▶ [WHAT YOU ARE ASKED TO DO] Search the entries below for the word "images", then copy each line in which it is found.

▶ [MATERIAL PROVIDED]
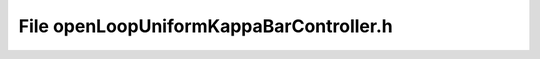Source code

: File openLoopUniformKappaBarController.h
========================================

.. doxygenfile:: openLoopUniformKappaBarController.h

* * *

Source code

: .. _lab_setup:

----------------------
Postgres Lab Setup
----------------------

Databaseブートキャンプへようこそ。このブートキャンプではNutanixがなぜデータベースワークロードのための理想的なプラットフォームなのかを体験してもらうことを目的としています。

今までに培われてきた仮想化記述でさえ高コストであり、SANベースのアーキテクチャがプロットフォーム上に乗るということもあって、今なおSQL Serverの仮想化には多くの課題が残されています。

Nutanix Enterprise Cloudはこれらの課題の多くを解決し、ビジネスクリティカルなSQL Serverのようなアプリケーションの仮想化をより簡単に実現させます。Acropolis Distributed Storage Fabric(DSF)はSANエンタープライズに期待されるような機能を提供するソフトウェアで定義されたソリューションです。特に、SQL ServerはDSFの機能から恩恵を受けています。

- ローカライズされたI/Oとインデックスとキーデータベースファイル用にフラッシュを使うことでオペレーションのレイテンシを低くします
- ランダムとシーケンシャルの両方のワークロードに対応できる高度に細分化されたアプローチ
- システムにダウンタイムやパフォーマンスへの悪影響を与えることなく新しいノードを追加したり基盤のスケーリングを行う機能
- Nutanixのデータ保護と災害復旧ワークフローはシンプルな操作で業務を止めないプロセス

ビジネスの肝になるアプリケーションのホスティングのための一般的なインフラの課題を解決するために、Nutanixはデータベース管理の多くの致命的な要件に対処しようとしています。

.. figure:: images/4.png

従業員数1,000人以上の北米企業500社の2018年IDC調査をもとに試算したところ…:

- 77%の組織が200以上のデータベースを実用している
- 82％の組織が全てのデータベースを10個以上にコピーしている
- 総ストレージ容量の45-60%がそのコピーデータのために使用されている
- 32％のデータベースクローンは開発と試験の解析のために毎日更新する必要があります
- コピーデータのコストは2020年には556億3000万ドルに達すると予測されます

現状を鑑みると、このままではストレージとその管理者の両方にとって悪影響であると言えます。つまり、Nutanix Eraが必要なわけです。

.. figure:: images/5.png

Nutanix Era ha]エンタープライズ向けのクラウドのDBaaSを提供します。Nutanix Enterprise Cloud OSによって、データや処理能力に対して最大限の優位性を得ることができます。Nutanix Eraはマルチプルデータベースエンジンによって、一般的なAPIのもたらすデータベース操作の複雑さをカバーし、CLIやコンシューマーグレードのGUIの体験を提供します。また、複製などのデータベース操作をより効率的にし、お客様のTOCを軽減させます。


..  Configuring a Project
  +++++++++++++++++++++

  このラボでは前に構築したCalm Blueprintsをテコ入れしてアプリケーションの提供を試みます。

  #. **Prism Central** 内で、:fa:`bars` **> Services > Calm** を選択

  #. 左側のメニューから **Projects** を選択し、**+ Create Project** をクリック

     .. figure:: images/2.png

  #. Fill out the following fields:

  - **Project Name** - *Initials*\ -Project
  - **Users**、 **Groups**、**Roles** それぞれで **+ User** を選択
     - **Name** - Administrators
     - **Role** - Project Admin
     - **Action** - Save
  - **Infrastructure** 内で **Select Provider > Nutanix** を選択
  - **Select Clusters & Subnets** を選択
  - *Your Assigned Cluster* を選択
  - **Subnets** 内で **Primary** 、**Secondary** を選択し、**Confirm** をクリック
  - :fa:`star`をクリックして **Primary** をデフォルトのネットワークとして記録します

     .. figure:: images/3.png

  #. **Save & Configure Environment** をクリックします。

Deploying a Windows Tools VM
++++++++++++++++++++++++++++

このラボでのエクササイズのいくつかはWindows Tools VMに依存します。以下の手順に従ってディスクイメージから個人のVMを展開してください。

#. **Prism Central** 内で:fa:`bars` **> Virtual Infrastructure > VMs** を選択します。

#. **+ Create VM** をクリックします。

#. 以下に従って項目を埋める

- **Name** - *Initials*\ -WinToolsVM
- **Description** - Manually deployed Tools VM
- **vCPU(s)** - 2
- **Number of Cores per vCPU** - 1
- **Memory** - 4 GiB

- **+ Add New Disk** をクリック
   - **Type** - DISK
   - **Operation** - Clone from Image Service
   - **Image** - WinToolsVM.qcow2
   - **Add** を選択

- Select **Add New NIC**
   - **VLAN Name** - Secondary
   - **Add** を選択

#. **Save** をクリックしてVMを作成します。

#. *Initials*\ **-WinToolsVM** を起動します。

* * *

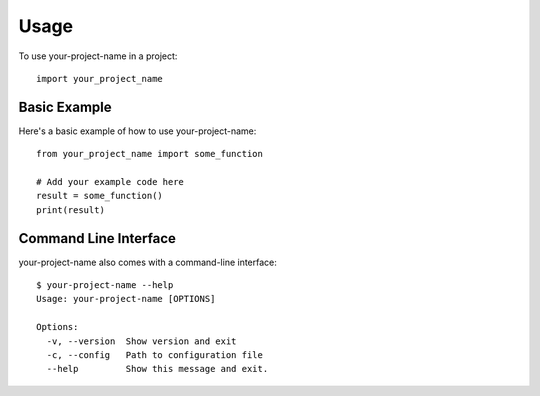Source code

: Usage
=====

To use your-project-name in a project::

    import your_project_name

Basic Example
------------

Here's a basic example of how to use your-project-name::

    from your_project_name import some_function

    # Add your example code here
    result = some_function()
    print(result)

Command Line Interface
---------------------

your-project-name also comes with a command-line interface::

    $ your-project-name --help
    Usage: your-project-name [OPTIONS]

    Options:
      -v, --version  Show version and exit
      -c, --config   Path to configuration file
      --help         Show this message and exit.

▶ [YOUR RESPONSE]
.. figure:: images/4.png
.. figure:: images/5.png
     .. figure:: images/2.png
     .. figure:: images/3.png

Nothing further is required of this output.